3. Kritis Terhadap Informasi
Dalam era informasi saat ini, mudah bagi seseorang untuk terjerumus ke dalam fanatisme karena terpapar informasi yang tidak valid atau terdistorsi. Dalam Islam, disarankan untuk selalu meneliti kebenaran informasi sebelum menerima dan menyebarkannya. Rasulullah SAW mengatakan, "Cukuplah bagi seseorang sebagai dusta apapun yang dia sampaikan." Dengan menjadi kritis terhadap informasi, seseorang dapat menghindari terperangkap dalam fanatisme yang tidak berdasar.
4. Kultivasi Empati dan Keterbukaan
Empati adalah kunci untuk memahami pandangan dan pengalaman orang lain. Dalam Islam, nilai-nilai empati dan keterbukaan sangat dihargai. Mengambil waktu untuk mendengarkan dan memahami perspektif orang lain dapat membantu mengurangi fanatisme. Rasulullah SAW mengajarkan umatnya untuk "menyukai bagi saudaranya apa yang disukainya untuk dirinya sendiri." Dengan mempraktikkan nilai-nilai ini, seseorang dapat membuka diri terhadap pandangan yang berbeda dan mengurangi fanatisme.

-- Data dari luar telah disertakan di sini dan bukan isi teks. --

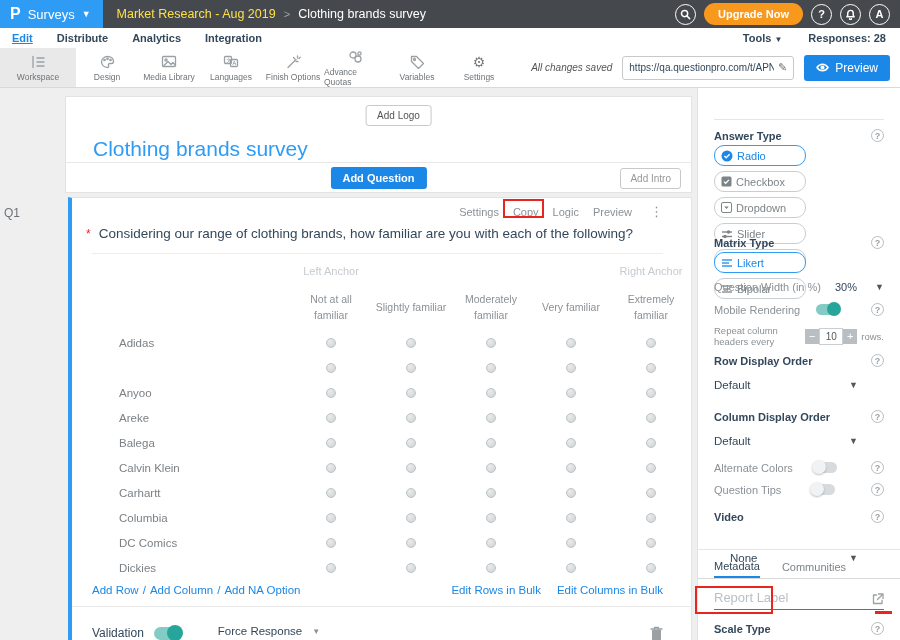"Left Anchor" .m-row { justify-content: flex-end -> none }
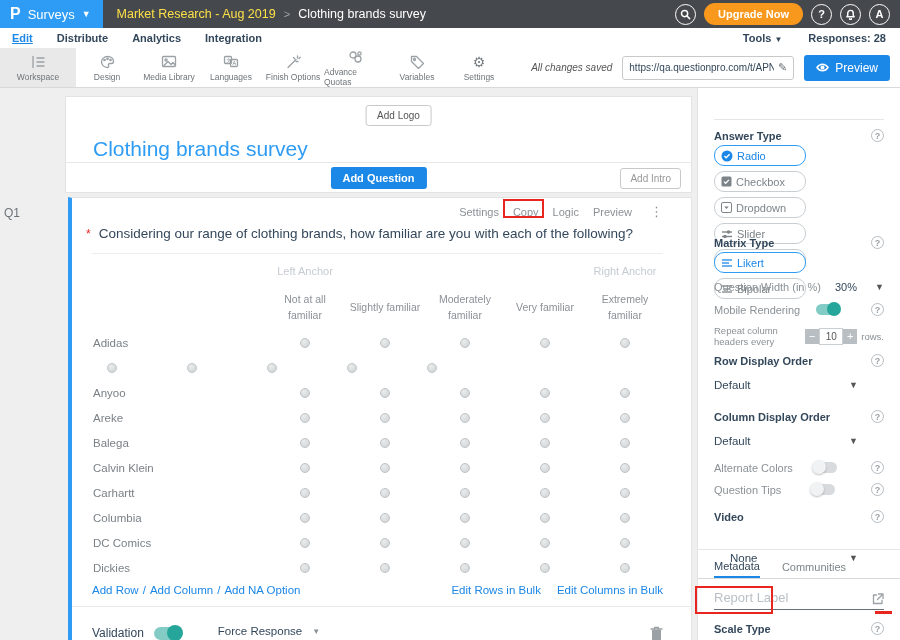"Edit Rows in Bulk" .bulk-links { gap: 16px -> 4px }
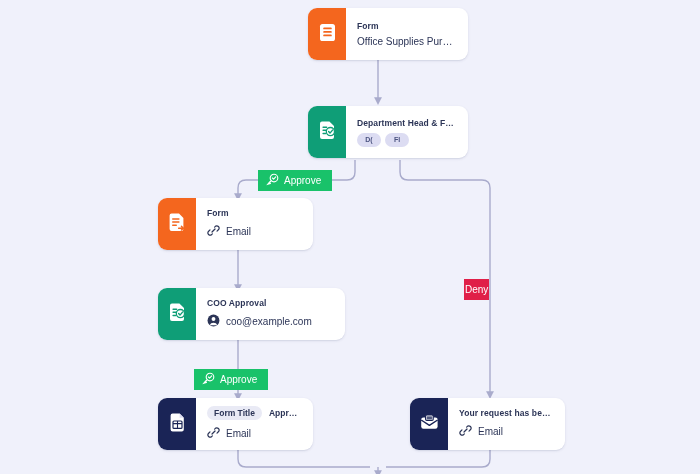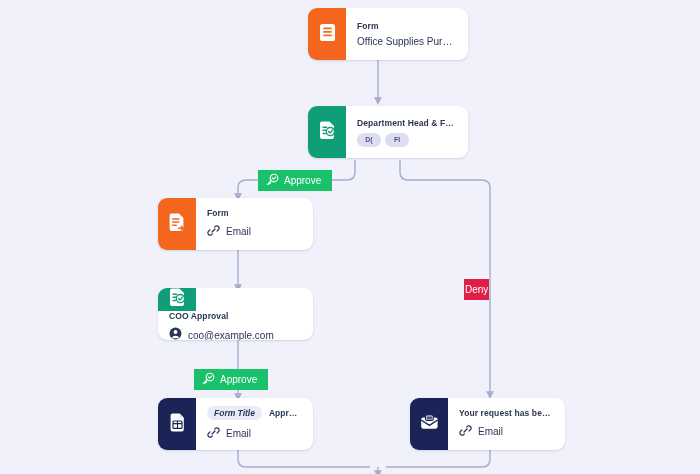"COO Approval" div.node { flex-direction: column -> none; width: 155px -> 187px }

Baca Juga: Kepemimpinan Abu Bakar Shiddiq Cacat Etika Menurut Kelompok Syi'ah
5. Berpegang pada Nilai-Nilai Universal Islam
Islam memiliki nilai-nilai universal yang relevan untuk semua aspek kehidupan. Nilai-nilai seperti keadilan, kasih sayang, dan perdamaian harus menjadi pedoman dalam setiap tindakan dan keputusan. Dengan memprioritaskan nilai-nilai ini, seseorang dapat mengurangi fanatisme dan mempromosikan kerukunan dalam masyarakat.
Mengatasi fanatisme membutuhkan komitmen untuk memahami, menghargai, dan menerima perbedaan. Dalam perspektif Islam, pendidikan yang seimbang, toleransi, kritis terhadap informasi, empati, dan berpegang pada nilai-nilai universal Islam adalah langkah-langkah kunci untuk mengobati sifat fanatisme. Dengan menerapkan prinsip-prinsip ini dalam kehidupan sehari-hari, kita dapat membangun masyarakat yang lebih inklusif, harmonis, dan damai.